Хвостов сделал несколько шагов по направлению к приоткрытой двери в конце коридора.
– Кажись, тута…
– Митька!
– Я не вижу брызг крови, – доложил Митька, осмотрев стену.
Николай Михайлович несколько раз дернул челюстью и обернулся к Хвостову.
– Так, тебя ранили… дальше что?
– Я вбежал к себе и заперся.
– Пошли.
Массивная дверь. Мраморный камин. Вместо кровати – спартанская койка. На столе – роскошная ваза, и, проходя мимо, Опалин заметил, что она до половины забита окурками, источающими адский аромат.
Впрочем, хозяина этой комнаты, по-видимому, все устраивало. Он уселся на койку, придерживая раненую руку.

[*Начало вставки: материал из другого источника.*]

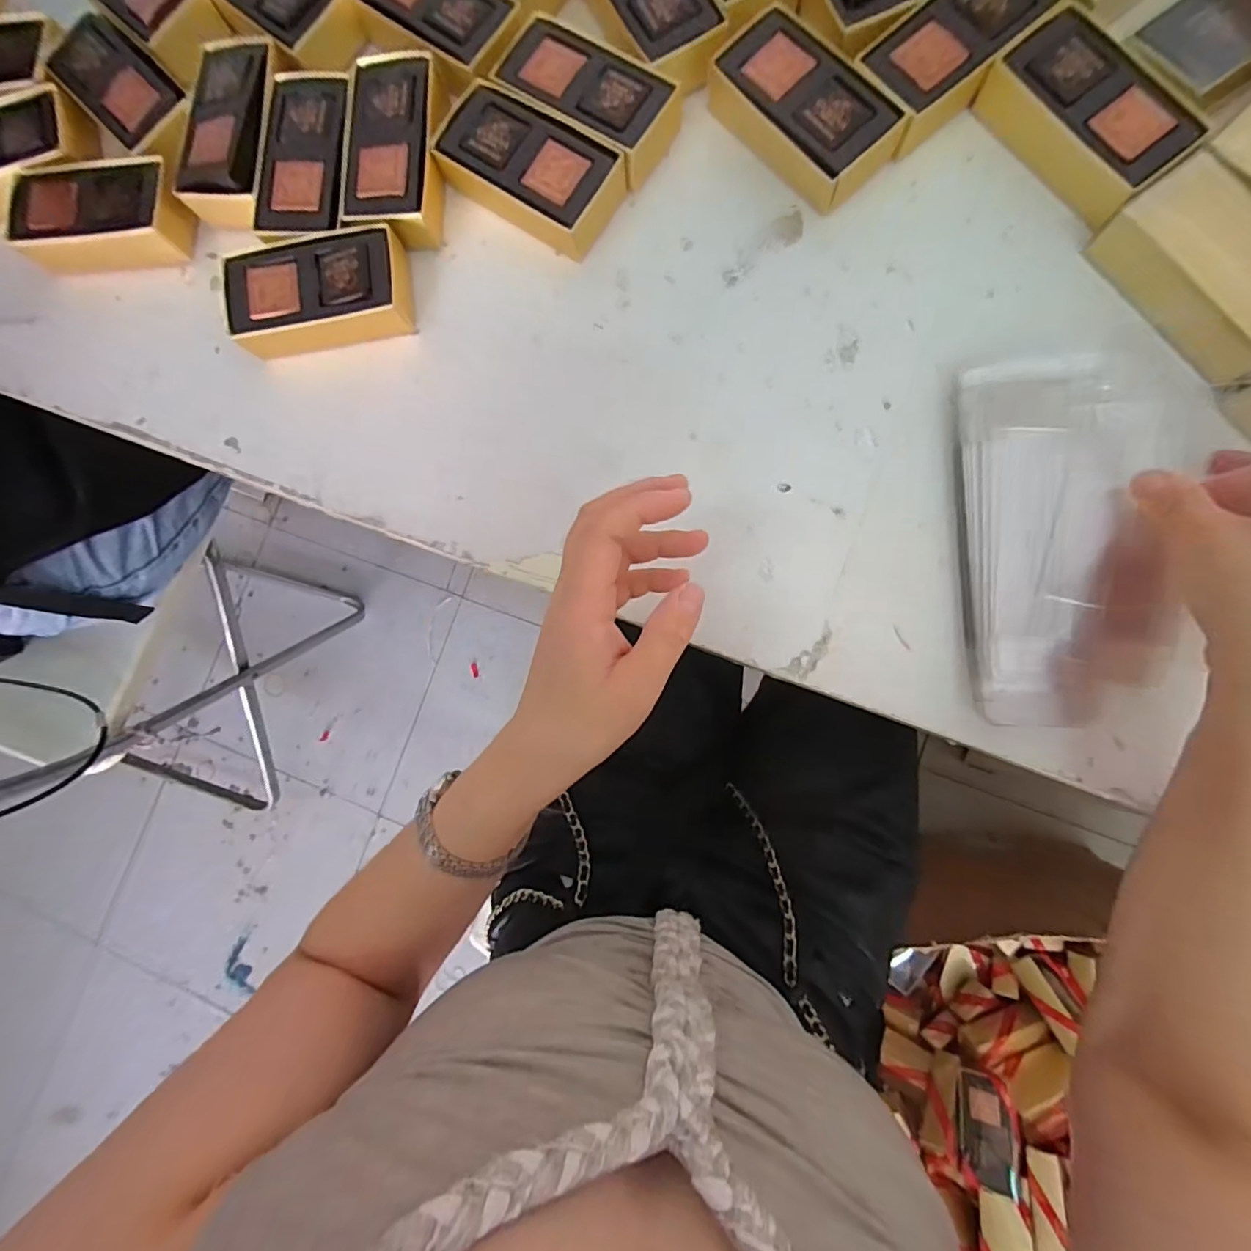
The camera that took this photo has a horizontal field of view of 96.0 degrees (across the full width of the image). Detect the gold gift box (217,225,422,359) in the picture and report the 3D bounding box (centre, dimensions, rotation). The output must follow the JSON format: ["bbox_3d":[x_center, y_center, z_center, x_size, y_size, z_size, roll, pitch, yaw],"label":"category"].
[{"bbox_3d":[-0.202,-0.219,0.376,0.116,0.034,0.060,-4,86,6],"label":"gold gift box"}]

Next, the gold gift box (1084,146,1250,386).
[{"bbox_3d":[0.331,-0.199,0.316,0.070,0.027,0.115,-35,83,3],"label":"gold gift box"}]

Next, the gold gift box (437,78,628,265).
[{"bbox_3d":[-0.063,-0.296,0.369,0.110,0.032,0.061,31,90,7],"label":"gold gift box"}]

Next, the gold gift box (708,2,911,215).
[{"bbox_3d":[0.111,-0.321,0.353,0.061,0.032,0.119,-44,83,2],"label":"gold gift box"}]

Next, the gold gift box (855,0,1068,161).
[{"bbox_3d":[0.201,-0.354,0.348,0.115,0.030,0.059,-38,83,3],"label":"gold gift box"}]

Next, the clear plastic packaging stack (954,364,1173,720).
[{"bbox_3d":[0.244,-0.048,0.317,0.102,0.025,0.202,0,86,6],"label":"clear plastic packaging stack"}]

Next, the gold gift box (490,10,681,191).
[{"bbox_3d":[-0.024,-0.343,0.370,0.115,0.030,0.060,33,90,7],"label":"gold gift box"}]

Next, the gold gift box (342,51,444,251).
[{"bbox_3d":[-0.149,-0.313,0.377,0.061,0.032,0.128,3,86,6],"label":"gold gift box"}]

– Снаружи на двери следы, как будто ее пытались выбить, – доложил Митька, осмотрев дверь. – Но она так сработана… Сейчас так не делают. Ее можно вынести только тараном, и то я не уверен…
Он провел пальцем по дереву и уважительно усмехнулся.

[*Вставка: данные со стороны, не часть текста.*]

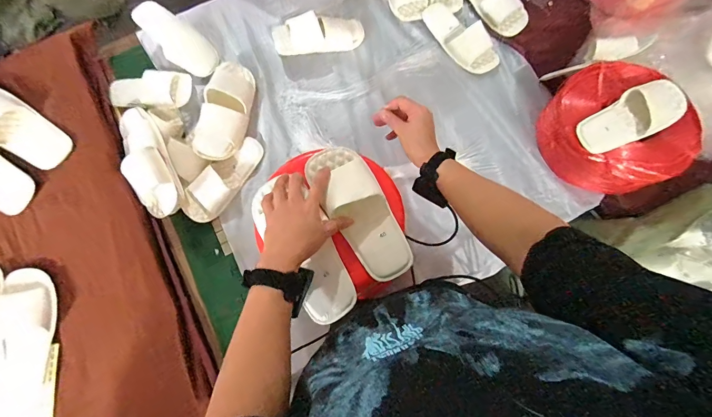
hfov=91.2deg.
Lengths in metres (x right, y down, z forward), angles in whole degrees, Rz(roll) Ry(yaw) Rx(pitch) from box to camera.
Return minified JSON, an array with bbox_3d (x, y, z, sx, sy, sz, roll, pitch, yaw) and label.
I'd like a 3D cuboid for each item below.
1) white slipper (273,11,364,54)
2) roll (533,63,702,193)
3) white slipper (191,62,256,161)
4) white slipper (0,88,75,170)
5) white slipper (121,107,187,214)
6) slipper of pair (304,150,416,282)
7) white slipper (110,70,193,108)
[{"bbox_3d":[-0.098,-0.464,0.930,0.242,0.059,0.109,-10,77,-1],"label":"white slipper"},{"bbox_3d":[0.598,-0.179,0.826,0.254,0.150,0.292,-40,79,-7],"label":"roll"},{"bbox_3d":[-0.324,-0.250,0.866,0.109,0.087,0.272,6,78,3],"label":"white slipper"},{"bbox_3d":[-0.769,-0.179,0.781,0.264,0.038,0.113,34,81,8],"label":"white slipper"},{"bbox_3d":[-0.482,-0.107,0.809,0.092,0.084,0.265,-24,78,-4],"label":"white slipper"},{"bbox_3d":[0.009,-0.003,0.545,0.088,0.051,0.230,-28,81,-5],"label":"slipper of pair"},{"bbox_3d":[-0.530,-0.307,0.913,0.207,0.060,0.095,-1,77,1],"label":"white slipper"}]

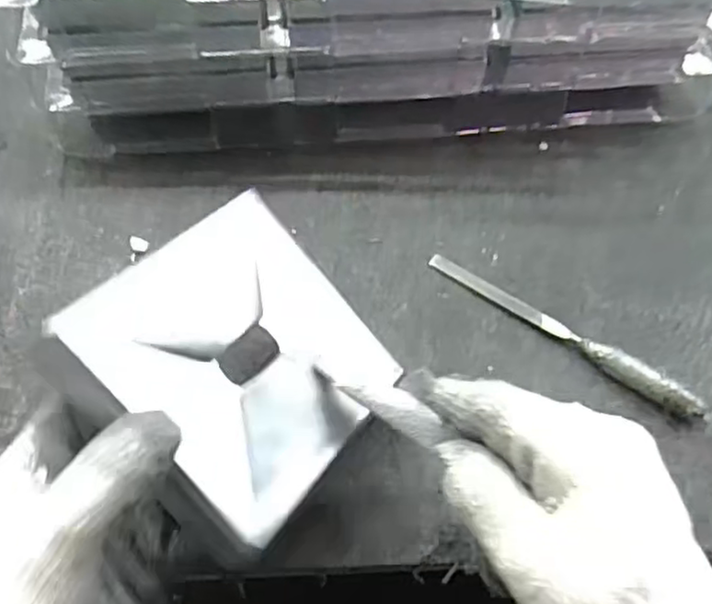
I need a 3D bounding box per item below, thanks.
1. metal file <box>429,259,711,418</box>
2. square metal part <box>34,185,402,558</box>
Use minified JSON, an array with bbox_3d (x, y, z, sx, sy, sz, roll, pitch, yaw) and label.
[{"bbox_3d":[0.119,0.017,0.401,0.173,0.019,0.015,32,65,14],"label":"metal file"},{"bbox_3d":[-0.054,0.028,0.323,0.127,0.020,0.131,50,52,-3],"label":"square metal part"}]

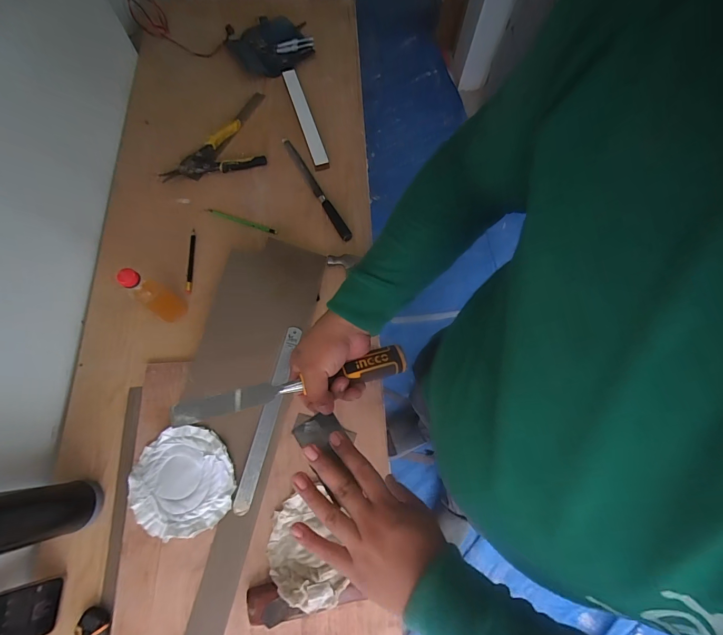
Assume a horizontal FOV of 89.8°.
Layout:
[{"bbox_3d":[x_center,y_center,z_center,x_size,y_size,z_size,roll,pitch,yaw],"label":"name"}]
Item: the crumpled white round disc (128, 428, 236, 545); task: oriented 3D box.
[{"bbox_3d":[-0.316,0.285,0.634,0.172,0.019,0.173,0,71,-1],"label":"crumpled white round disc"}]

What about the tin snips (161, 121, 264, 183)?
[{"bbox_3d":[-0.365,-0.377,0.876,0.231,0.033,0.146,-32,75,-12],"label":"tin snips"}]

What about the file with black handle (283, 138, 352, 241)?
[{"bbox_3d":[-0.110,-0.311,0.854,0.024,0.025,0.327,-27,74,-10],"label":"file with black handle"}]

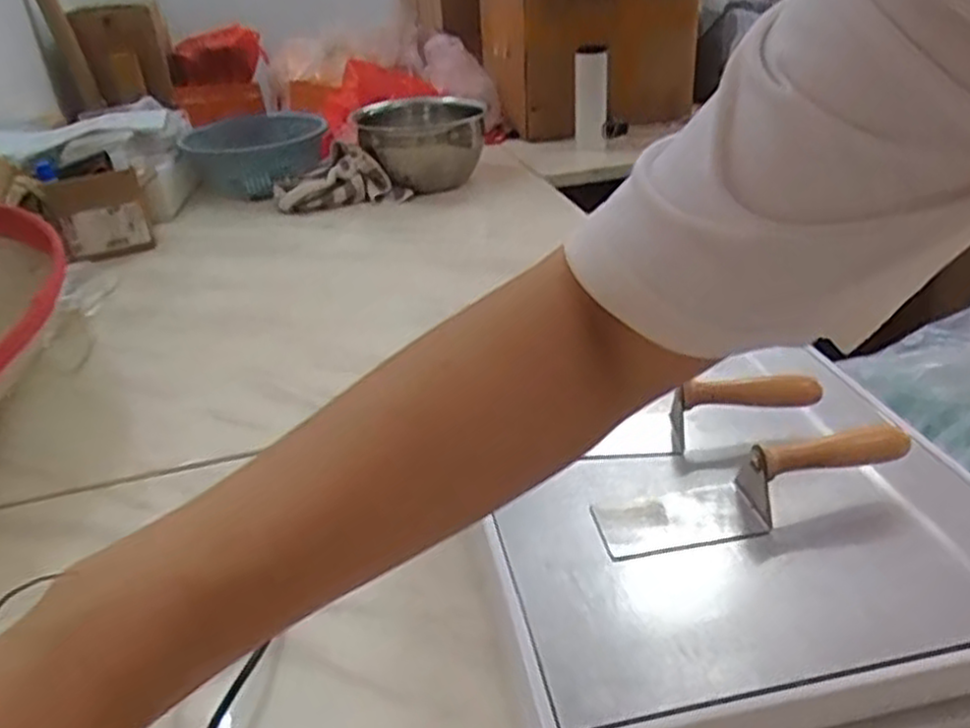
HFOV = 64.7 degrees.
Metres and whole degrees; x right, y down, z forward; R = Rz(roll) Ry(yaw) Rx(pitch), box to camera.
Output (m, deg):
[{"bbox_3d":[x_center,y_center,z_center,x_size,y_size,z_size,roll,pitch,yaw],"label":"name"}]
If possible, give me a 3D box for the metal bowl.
[{"bbox_3d":[-0.134,-0.467,1.643,0.255,0.150,0.272,-4,30,2],"label":"metal bowl"}]

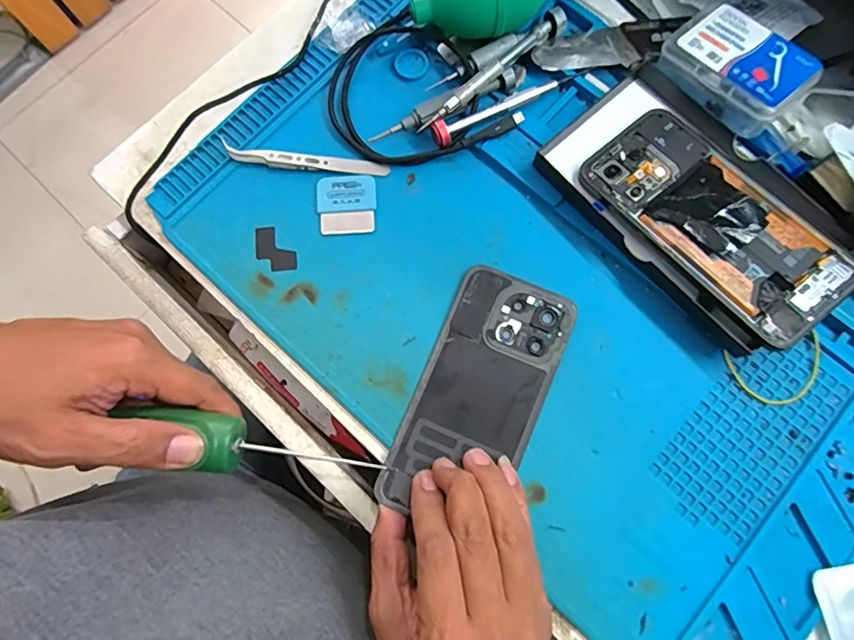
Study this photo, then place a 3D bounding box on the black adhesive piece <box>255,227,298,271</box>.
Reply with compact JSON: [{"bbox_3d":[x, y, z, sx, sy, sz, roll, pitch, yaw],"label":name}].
[{"bbox_3d":[-0.101,-0.048,0.341,0.027,0.004,0.031,-3,79,-2],"label":"black adhesive piece"}]

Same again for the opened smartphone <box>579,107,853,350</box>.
[{"bbox_3d":[0.175,-0.062,0.309,0.074,0.012,0.159,-39,73,-7],"label":"opened smartphone"}]

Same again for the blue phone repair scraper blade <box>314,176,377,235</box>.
[{"bbox_3d":[-0.054,-0.077,0.343,0.039,0.004,0.040,-3,78,0],"label":"blue phone repair scraper blade"}]

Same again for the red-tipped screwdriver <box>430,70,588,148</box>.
[{"bbox_3d":[0.055,-0.149,0.347,0.118,0.018,0.014,-30,79,-5],"label":"red-tipped screwdriver"}]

– Будрейко, осмотри здесь все, – распорядился Парамонов. – Ищи оружие.
– «Маузер» на столе, – подал голос Опалин. – Возле вазы.
Будрейко поспешно завладел оружием, словно хозяин комнаты мог обратить его против них.
В глазах Хвостова застыла усталость. Он явно испытывал упадок сил.
– А теперь давай по-хорошему и без сказочек, – попросил Парамонов. – Так что здесь было?
Хвостов испуганно поглядел на него.
– Я никого не убивал, – пробормотал он.
– Ты самострел себе устроил! – заорал Парамонов, перестав сдерживаться. – Пять-шесть человек стреляли в него в коридоре… и ему только предплечье оцарапало! Ты что, думаешь, доктор не понял, что ты сам в себя стрелял? Не на такого напал!
Опалин почему-то не сомневался, что Андрей Витольдович ничего не сказал о самостреле, но ссылка на врача окончательно добила Хвостова.
Совершенно неожиданно для всех он закрыл лицо руками и всхлипнул.
– Всю жизнь… всю жизнь! – донеслось до тех, кто находился в комнате. – За что? Судьба меня бьет и бьет… устал я, понимаешь? Хоть раз… приличная работа… юг! И тут! Выстрелы… А потом дверь пытались выбить! Что я должен был делать? – закричал он, жалко кривя рот. – Их уже убили без меня… Если бы я вышел из комнаты, это бы никого не спасло, поймите!
– Ты признаешься, что только что наврал нам? Признаешься, что прятался тут, а потом устроил самострел и придумал, что тебя ранили бандиты?
– Он меня уничтожит… – проскулил Хвостов.
– Кто? – спросил Парамонов.
– Кто, кто… Ее муж. Он же души в ней не чаял…
– Ты хоть кого-нибудь из нападавших разглядел? – вмешался Опалин. Хвостов всхлипнул и вытер лицо рукой.